(Rendered images with source text)
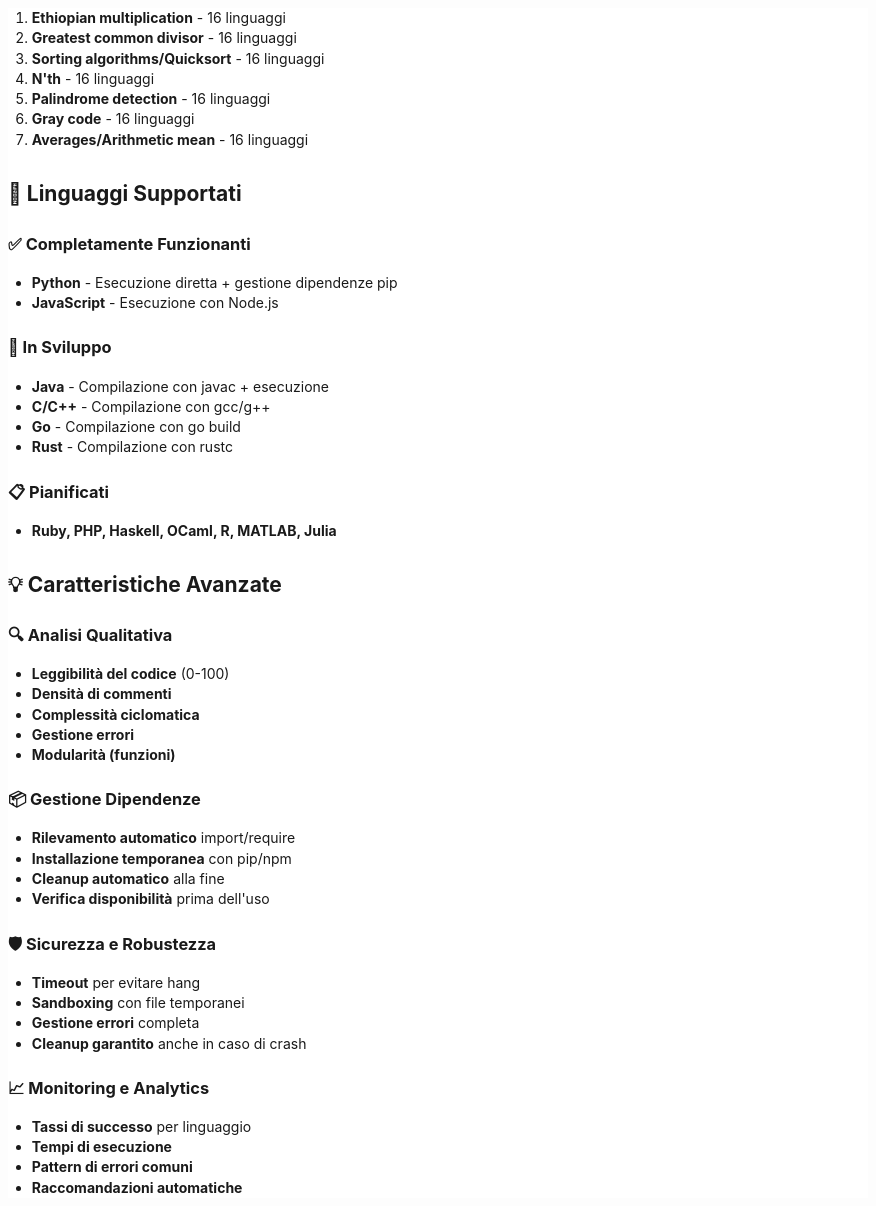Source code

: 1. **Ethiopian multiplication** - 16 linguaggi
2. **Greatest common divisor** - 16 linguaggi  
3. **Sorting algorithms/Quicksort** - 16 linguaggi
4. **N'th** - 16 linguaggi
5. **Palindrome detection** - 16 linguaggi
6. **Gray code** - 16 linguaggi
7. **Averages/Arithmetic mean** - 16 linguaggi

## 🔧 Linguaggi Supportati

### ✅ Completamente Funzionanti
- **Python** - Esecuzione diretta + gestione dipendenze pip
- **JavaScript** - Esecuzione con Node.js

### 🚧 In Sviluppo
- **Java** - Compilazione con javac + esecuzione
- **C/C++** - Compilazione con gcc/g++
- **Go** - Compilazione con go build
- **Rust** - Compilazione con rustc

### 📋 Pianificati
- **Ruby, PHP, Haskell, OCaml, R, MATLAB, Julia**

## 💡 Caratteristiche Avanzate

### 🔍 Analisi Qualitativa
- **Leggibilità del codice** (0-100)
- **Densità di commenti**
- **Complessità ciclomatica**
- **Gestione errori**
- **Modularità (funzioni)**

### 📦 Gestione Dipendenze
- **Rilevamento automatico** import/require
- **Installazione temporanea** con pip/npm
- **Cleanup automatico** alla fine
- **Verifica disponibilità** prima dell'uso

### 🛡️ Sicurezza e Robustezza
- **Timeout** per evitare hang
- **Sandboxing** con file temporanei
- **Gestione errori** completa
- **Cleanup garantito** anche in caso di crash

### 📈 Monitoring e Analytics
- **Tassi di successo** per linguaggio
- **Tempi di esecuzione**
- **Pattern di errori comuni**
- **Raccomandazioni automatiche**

** WHAT YOU WILL DO **
List every line above containing the word "errori".

** SOLUTION TO THIS PROBLEM **
- **Gestione errori**
- **Gestione errori** completa
- **Pattern di errori comuni**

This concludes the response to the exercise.